**TASKS TO PERFORM**.
A. Please answer these three questions using the court opinion below:
(i) After the Office of Employment Security denied benefits, who granted them on appeal?
(ii) Under section 402(b), which employee is ineligible for benefits?
(iii) What does Petitioner assert was cause of a necessitous and compelling nature?
Mark each answer (i), (ii), (iii).
B. Sum up the court opinion below in two sentences.
─── SOURCE
The Office of Employment Security (OES) denied benefits and, on appeal, a referee, before whom only *441 Petitioner testified, granted benefits. On Employers appeal, the Board reversed the referees award and denied benefits. 1

On appeal to this court, Petitioner presents two issues for our review: (1) whether the Board committed an error of law in concluding that Petitioner voluntarily terminated his employment; and (2) if Petitioner voluntarily terminated his employment, whether the Board erred in determining that he lacked cause of a necessitous and compelling nature for doing so.

Voluntary Quit

Petitioner first contends that the Board erred in finding him ineligible for benefits under section 402(b) of the Unemployment Compensation Law (Law), Act of December 5, 1936, Second Ex. Sess., PL. (1937) 2897, as amended, 43 PS. §802(b). Section 402(b) renders ineligible for benefits an employee who voluntarily terminates his employment without cause of a necessitous and compelling nature. In a voluntary quit case, this court must first determine whether the facts surrounding Petitioners separation from employment constitute a voluntary resignation or a discharge. Maines v. Unemployment Compensation Board of Review, 110 Pa. Commonwealth Ct. 601, 532 A.2d 1248 (1987). This is a question of law subject to our review. Id.

*442 Petitioner does not dispute that he quit. N.T. at 5-6. However, Petitioner contends that he only quit to avoid being fired pursuant to. Employers policy of discharging employees absent more than three days without a doctors excuse. Petitioner assets that when he requested a layoff, Employers manager “told me that there is nothing, there is no way that he could do anything for me, he said the only thing that I could do was take three days off and get fired.” N.T. at 5. Petitioner argues that Employers managers statement amounted to a discharge.

An employers language must possess the immediacy and finality of a firing in order for that language to be interpreted as a discharge. Sweigart v. Umemployment Compensation Board of Review, 47 Pa. Commonwealth Ct. 421, 408 A.2d 561 (1979). Where an employee, without action by the employer, leaves or quits work, the employees action is considered voluntary under the Law. Roberts v. Unemploymesnt Compensation Board of Review, 61 Pa. Commonwealth Ct. 21, 432 A.2d 646 (1981).

Given this test, we cannot conclude that Employers language in this case possessed the immediacy and finality of a discharge. Employers statement of company policy did not compel Petitioner to leave his job. Nor did Petitioner wait to find out if Employer would actually fire him when he telephoned the third time to notify Employer of his car troubles before he quit. Where an employee resigns in order to avoid the chance of being fired, that employee is deemed to have voluntarily quit. Scott v. Unemployment Compensation Board of Review, 63 Pa. Commonwealth Ct. 346, 437 A.2d 1304 (1981). Thus, the Board properly determined that Petitioner voluntarily terminated his employment.

*443 Cause of Necessitous and Compelling Nature

Petitioner next contends that if the Board correctly determined that he quit voluntarily, the Board erred in concluding that he lacked cause of a necessitous and compelling nature to leave his employment. Petitioner asserts that his transportation difficulties constituted such cause as to entitle him to benefits under the Law.
──────
─── GIVEN RECORDS
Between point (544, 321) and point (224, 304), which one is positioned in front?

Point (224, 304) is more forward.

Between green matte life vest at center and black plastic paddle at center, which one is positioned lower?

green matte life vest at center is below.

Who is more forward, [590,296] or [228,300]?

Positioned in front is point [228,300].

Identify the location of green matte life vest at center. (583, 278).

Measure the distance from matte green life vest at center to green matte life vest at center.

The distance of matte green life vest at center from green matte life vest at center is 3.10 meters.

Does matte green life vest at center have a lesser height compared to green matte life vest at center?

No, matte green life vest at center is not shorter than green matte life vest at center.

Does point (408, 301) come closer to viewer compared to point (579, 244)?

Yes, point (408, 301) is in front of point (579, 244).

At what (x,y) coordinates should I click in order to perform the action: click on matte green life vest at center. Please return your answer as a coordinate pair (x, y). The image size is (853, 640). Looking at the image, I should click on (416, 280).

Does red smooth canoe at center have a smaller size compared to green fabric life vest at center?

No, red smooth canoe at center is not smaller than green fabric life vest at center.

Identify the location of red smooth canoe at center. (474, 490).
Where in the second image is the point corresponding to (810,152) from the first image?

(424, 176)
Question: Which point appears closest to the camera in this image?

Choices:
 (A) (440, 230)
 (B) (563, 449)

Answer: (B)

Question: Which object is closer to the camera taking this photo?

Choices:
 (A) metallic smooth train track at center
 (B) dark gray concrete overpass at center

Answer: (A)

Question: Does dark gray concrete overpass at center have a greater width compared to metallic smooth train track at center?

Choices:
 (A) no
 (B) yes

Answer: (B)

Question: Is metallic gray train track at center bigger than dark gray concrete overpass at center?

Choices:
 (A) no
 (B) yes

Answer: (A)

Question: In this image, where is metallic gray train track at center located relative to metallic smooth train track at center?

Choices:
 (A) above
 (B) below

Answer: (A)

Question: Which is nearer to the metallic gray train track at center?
──────
**SOLUTIONS TO THE PROBLEMS**.
A.
(i) A referee, before whom only Petitioner testified.
(ii) An employee who voluntarily terminates his employment without cause of a necessitous and compelling nature.
(iii) His transportation difficulties.

B. After the Office of Employment Security denied benefits and a referee granted them, the Board reversed on the employer's appeal, and Petitioner asked the court to decide whether he quit voluntarily and, if so, whether he had cause of a necessitous and compelling nature. The court held that the employer's statement of company policy lacked the immediacy and finality of a discharge, so the Board properly found a voluntary quit, and Petitioner then argues that his transportation difficulties were such cause.